# Horse days of the not so young and sometimes clueless..



## Kathlene (Feb 12, 2011)

So my horsey journal... this should be good... :lol: 

So I used to have horses years ago... the only thing I was taught was to get on and ride.... how to stay on, what to feed, what to do... was never 'taught' back then... internet was in its baby stages.. it wasn't an option for me for information... so I guess you could say I lived and learned.

It's been 14 years or so since I have had a horse. My dream was to have my own place where I could have my horses... and finally, in December I bought my house, out in the country with some land. I was given a horse the owner did not want (it was my Dad) was told he was 'kid broke' the most wonderful horse you could ever want! 5 year old sorrel quarter horse. I have since gained 2 more.. but this entry is about my the sorrel.. named Kenny.

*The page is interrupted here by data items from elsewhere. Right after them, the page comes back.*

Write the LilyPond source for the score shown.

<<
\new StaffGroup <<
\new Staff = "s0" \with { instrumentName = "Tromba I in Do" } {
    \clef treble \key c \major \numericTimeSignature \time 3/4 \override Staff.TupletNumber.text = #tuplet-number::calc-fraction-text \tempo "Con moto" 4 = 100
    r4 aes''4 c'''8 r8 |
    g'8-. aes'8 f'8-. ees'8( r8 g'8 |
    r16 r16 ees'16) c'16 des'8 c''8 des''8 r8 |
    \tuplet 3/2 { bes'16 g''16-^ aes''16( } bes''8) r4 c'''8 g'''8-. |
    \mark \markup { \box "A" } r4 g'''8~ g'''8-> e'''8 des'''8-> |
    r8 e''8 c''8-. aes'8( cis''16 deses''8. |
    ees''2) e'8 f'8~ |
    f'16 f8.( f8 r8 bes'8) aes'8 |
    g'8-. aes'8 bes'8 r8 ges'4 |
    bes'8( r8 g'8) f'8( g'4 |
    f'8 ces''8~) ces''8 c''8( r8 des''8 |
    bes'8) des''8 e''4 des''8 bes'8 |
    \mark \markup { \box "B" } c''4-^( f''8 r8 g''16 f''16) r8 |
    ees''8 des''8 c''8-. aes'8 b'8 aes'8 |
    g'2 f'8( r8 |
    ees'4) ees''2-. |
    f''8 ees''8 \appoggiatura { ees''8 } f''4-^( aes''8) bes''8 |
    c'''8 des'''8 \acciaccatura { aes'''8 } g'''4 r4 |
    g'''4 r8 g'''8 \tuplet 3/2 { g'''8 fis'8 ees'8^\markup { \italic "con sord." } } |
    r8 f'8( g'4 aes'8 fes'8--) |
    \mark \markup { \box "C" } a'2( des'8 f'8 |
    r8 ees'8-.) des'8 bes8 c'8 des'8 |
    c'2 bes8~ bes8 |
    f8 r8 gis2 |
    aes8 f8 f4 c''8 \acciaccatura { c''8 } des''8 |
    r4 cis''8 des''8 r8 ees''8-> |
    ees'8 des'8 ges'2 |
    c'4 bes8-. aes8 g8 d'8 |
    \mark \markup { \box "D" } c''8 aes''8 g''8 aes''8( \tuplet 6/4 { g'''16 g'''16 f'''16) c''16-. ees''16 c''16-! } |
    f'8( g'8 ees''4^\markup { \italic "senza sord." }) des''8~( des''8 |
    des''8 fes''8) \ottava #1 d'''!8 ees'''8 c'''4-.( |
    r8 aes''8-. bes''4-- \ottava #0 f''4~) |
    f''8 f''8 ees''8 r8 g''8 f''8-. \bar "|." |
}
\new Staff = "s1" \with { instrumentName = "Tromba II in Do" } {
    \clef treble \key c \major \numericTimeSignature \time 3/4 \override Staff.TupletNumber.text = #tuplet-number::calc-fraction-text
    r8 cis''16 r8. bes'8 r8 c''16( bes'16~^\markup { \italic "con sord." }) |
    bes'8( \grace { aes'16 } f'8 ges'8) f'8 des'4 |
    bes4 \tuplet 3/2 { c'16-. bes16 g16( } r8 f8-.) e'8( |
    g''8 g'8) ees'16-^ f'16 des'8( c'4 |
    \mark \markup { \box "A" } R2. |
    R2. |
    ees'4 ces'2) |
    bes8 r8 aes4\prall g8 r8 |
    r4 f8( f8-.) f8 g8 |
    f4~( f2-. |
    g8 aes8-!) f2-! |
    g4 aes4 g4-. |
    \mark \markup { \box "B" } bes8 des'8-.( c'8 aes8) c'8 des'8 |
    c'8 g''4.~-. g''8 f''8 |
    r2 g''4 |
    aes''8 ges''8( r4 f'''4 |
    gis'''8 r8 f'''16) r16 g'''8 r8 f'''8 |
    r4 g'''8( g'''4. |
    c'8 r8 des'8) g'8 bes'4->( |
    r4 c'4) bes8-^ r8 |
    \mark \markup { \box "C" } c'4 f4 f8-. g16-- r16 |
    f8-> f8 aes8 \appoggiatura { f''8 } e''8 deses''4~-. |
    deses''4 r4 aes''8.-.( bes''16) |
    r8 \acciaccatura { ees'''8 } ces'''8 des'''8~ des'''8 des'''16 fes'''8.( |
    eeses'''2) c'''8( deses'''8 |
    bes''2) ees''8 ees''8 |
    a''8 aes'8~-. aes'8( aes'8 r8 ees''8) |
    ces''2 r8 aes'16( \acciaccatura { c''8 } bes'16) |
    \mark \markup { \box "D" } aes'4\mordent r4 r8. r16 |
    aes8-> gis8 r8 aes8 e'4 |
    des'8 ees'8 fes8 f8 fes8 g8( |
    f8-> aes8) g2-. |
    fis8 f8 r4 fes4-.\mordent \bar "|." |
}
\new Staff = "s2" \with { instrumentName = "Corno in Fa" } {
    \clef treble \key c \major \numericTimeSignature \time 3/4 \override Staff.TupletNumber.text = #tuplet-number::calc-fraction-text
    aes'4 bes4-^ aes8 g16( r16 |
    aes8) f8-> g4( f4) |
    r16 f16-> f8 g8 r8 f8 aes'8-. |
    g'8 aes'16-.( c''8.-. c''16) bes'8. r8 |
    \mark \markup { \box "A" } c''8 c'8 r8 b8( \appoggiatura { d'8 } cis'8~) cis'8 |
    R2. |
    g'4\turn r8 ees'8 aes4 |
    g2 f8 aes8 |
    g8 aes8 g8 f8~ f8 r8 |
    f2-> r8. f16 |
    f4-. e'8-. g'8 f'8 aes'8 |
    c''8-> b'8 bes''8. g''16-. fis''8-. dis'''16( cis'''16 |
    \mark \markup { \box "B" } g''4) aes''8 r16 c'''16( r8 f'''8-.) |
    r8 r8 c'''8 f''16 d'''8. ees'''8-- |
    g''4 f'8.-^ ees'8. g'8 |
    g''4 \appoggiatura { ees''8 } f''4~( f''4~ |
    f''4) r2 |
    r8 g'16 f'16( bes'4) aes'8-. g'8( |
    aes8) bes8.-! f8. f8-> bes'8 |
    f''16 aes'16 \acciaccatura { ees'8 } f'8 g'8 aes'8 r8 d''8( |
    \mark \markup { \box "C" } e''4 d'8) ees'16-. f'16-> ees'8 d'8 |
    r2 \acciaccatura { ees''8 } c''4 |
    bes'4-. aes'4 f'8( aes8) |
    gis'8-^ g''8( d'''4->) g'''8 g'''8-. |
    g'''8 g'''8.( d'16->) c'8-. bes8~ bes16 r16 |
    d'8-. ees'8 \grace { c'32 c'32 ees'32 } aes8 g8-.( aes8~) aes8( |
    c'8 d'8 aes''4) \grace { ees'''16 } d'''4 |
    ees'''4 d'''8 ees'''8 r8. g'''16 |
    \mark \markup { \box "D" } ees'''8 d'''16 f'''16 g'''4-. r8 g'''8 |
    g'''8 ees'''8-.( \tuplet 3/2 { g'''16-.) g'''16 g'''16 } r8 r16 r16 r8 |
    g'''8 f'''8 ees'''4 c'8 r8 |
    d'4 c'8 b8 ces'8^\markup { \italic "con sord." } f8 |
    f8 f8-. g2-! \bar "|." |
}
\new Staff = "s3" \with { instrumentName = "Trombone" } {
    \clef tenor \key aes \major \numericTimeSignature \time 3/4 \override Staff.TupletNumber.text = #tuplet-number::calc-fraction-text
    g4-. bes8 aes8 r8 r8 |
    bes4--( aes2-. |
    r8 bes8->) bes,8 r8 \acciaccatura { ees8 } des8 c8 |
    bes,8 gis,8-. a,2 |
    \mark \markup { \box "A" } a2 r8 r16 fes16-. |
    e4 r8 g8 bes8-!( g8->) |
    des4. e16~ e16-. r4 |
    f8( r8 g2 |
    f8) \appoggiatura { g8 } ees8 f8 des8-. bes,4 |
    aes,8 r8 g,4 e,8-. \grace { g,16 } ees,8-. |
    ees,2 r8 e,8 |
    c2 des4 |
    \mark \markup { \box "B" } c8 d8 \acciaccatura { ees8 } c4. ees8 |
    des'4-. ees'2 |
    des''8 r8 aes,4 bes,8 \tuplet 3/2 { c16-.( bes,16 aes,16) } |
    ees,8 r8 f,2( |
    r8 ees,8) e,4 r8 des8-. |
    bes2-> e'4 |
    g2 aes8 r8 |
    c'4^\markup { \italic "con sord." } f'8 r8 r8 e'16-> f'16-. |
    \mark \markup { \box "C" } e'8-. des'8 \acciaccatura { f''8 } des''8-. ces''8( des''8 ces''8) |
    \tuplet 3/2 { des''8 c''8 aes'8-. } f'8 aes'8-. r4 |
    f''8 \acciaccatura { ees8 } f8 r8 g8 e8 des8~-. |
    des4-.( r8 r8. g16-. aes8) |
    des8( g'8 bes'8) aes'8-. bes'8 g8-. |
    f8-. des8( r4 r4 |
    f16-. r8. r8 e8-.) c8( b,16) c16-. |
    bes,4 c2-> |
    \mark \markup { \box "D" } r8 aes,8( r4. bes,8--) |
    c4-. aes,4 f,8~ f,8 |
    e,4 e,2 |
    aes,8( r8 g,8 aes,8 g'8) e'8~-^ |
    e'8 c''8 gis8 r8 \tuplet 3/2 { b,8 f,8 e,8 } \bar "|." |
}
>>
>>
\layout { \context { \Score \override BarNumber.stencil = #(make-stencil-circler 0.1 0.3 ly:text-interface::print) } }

I brought Kenny home... having visions of forever happiness and instant bonding. Knowing we would run through the fields, flowers would bloom in our stead and rainbows would appear..... REALITY CHECK!

Kenny did not lead well... this was a well learned lesson, made all the more lasting from the rope burns on my hands... 

Kenny does did not like being saddled... exhibited by running backward into the fence and attempting to go over the top of me... 

at that point, I choose not to ride him.... yeah, so I'm a chicken. Eventually, I did, just not at first. I was doubting the accuracy of the informaiton on his gentle and compliant nature.

Kenny has literally pinned ears and ran at people in the pasture, ran past me kicking and bucking..I choose to believe he was playing, but others seem to disagree... he has stepped on my feet, hit me with his head, tried to walk over the top of me... he chews EVERYTHING...my clothes, the brush, the lead rope...my boot when I try to ride...

Now that was back in December... we've come along way! We lead better, I haven't been stepped on in a month. He has been ridden. This first time was not by me, but a friend who has ridden horses all his life... he was bucked off. We have persisted. The last 2 times, he has not bucked... we're making progress. 

The bonding... well, for my part... I love him! He nickers when he sees me, he comes to me when he sees me in the pasture, he follows me when he can get to me. I can scratch his ears and rub his head...at first NOthING came near his head without head throwing and evasive action on his part. Today, I sat out in the pasture with him smelling my hair, rubbing his head on my shoulder and back, and at one point licking my leg... not bitting, licking... it this weird? It was to me! I think 'the bond' is off to a good start.. the rest will come along...:wink:


----------